Instruction
Copy every one of the records below word for word, one line per record, without changing anything.

● ● ●

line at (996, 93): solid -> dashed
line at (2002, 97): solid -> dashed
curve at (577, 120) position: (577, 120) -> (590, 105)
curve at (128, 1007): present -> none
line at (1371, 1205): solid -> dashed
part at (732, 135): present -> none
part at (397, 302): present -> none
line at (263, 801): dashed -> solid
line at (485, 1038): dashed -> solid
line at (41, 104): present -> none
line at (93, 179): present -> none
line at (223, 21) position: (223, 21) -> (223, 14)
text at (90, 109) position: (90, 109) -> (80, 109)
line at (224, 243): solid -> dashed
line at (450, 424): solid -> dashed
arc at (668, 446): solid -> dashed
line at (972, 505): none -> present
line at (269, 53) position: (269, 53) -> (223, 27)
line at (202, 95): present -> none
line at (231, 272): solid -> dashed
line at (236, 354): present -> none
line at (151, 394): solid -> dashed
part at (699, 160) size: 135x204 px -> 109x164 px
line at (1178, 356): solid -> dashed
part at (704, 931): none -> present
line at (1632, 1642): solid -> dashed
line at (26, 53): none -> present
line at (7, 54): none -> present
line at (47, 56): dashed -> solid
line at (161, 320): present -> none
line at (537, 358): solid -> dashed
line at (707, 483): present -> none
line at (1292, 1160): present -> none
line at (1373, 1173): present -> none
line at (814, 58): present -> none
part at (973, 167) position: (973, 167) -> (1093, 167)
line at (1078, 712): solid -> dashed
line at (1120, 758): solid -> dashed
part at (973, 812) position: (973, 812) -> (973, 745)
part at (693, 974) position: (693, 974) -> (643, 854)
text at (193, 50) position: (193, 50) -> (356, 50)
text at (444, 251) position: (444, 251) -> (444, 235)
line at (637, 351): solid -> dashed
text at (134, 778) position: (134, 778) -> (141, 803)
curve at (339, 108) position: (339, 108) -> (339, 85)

● ● ●

Exercise result
line at (996, 93): solid -> dashed
line at (2002, 97): solid -> dashed
curve at (577, 120) position: (577, 120) -> (590, 105)
curve at (128, 1007): present -> none
line at (1371, 1205): solid -> dashed
part at (732, 135): present -> none
part at (397, 302): present -> none
line at (263, 801): dashed -> solid
line at (485, 1038): dashed -> solid
line at (41, 104): present -> none
line at (93, 179): present -> none
line at (223, 21) position: (223, 21) -> (223, 14)
text at (90, 109) position: (90, 109) -> (80, 109)
line at (224, 243): solid -> dashed
line at (450, 424): solid -> dashed
arc at (668, 446): solid -> dashed
line at (972, 505): none -> present
line at (269, 53) position: (269, 53) -> (223, 27)
line at (202, 95): present -> none
line at (231, 272): solid -> dashed
line at (236, 354): present -> none
line at (151, 394): solid -> dashed
part at (699, 160) size: 135x204 px -> 109x164 px
line at (1178, 356): solid -> dashed
part at (704, 931): none -> present
line at (1632, 1642): solid -> dashed
line at (26, 53): none -> present
line at (7, 54): none -> present
line at (47, 56): dashed -> solid
line at (161, 320): present -> none
line at (537, 358): solid -> dashed
line at (707, 483): present -> none
line at (1292, 1160): present -> none
line at (1373, 1173): present -> none
line at (814, 58): present -> none
part at (973, 167) position: (973, 167) -> (1093, 167)
line at (1078, 712): solid -> dashed
line at (1120, 758): solid -> dashed
part at (973, 812) position: (973, 812) -> (973, 745)
part at (693, 974) position: (693, 974) -> (643, 854)
text at (193, 50) position: (193, 50) -> (356, 50)
text at (444, 251) position: (444, 251) -> (444, 235)
line at (637, 351): solid -> dashed
text at (134, 778) position: (134, 778) -> (141, 803)
curve at (339, 108) position: (339, 108) -> (339, 85)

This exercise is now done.